**ACTIVITY**
Exact copy, no pictures: return all the records as they stand.

===

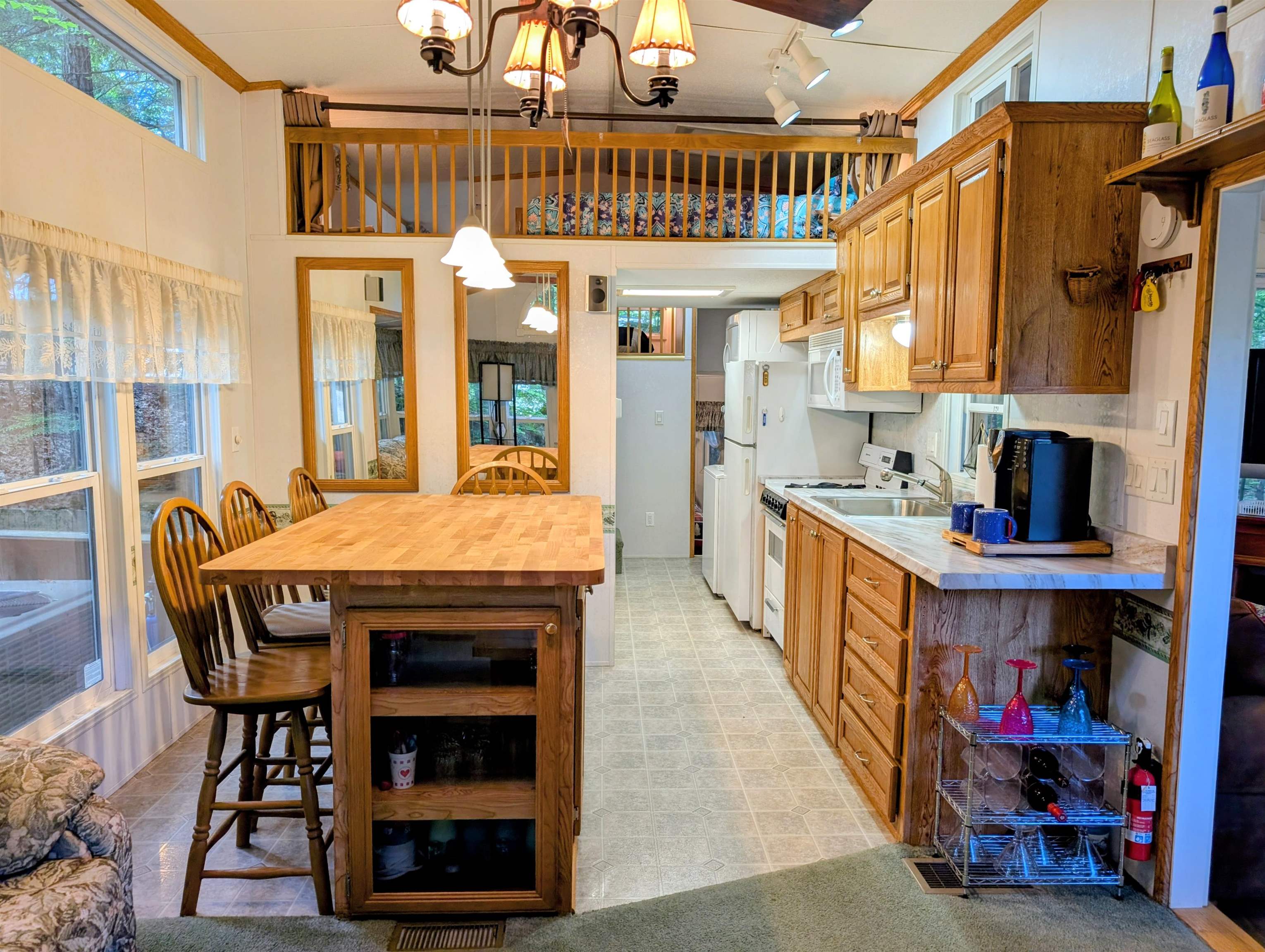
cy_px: 476
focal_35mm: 24
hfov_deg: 71.5
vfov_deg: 56.9
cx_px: 632
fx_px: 878
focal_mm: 6.9
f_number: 1.68
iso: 48
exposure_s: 1/30
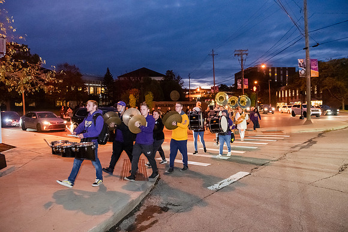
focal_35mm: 27
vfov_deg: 48.0
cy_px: 116
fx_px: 261
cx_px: 174
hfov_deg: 67.4
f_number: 4
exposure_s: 1/60
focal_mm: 27
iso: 8000
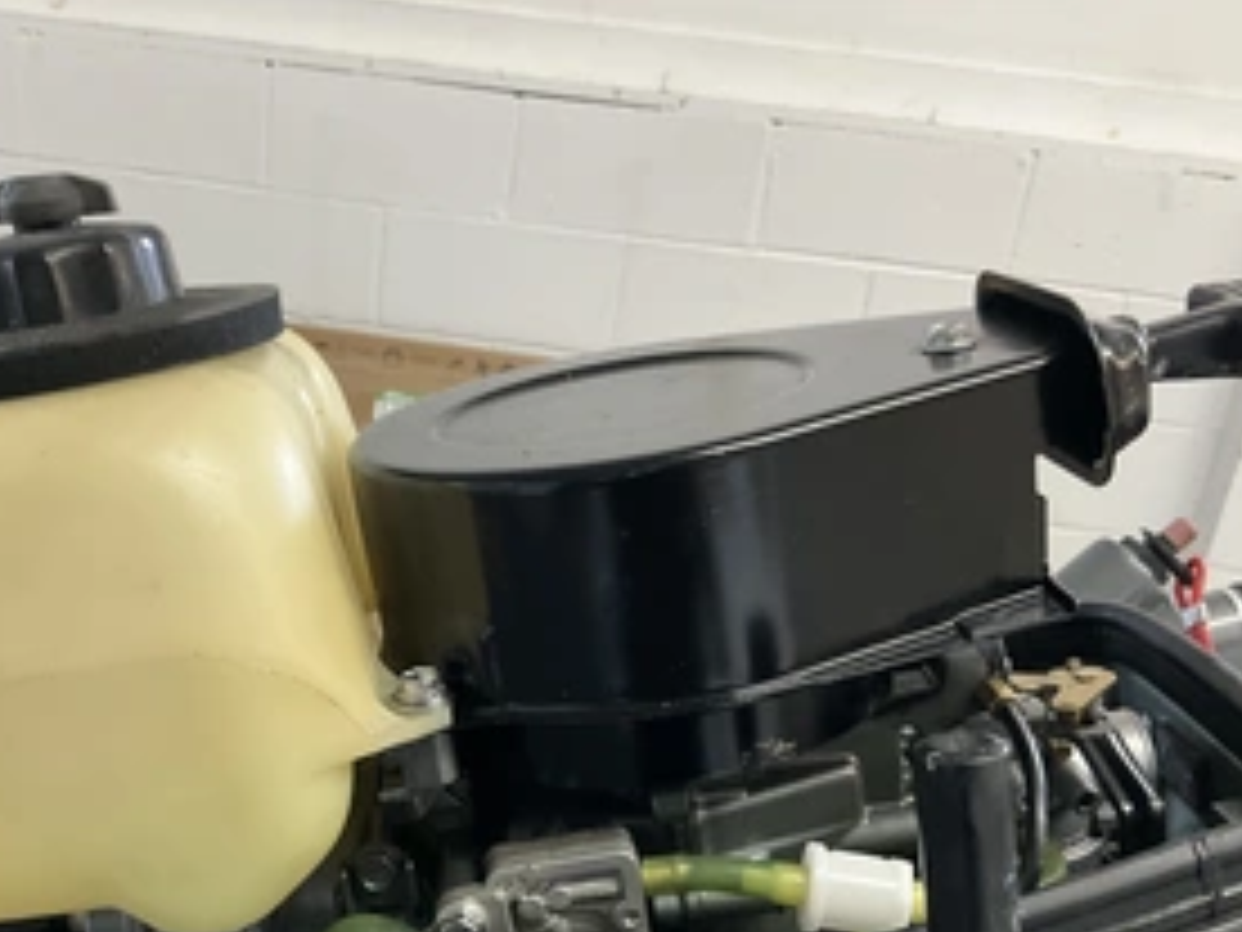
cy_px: 671
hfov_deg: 44.5
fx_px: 1507
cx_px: 472
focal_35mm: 42
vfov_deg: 33.8
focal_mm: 3
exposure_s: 1/60
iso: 250
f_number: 1.8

===

**SOLUTION TO THIS TASK**
cy_px: 476
focal_35mm: 24
hfov_deg: 71.5
vfov_deg: 56.9
cx_px: 632
fx_px: 878
focal_mm: 6.9
f_number: 1.68
iso: 48
exposure_s: 1/30
focal_35mm: 27
vfov_deg: 48.0
cy_px: 116
fx_px: 261
cx_px: 174
hfov_deg: 67.4
f_number: 4
exposure_s: 1/60
focal_mm: 27
iso: 8000
cy_px: 671
hfov_deg: 44.5
fx_px: 1507
cx_px: 472
focal_35mm: 42
vfov_deg: 33.8
focal_mm: 3
exposure_s: 1/60
iso: 250
f_number: 1.8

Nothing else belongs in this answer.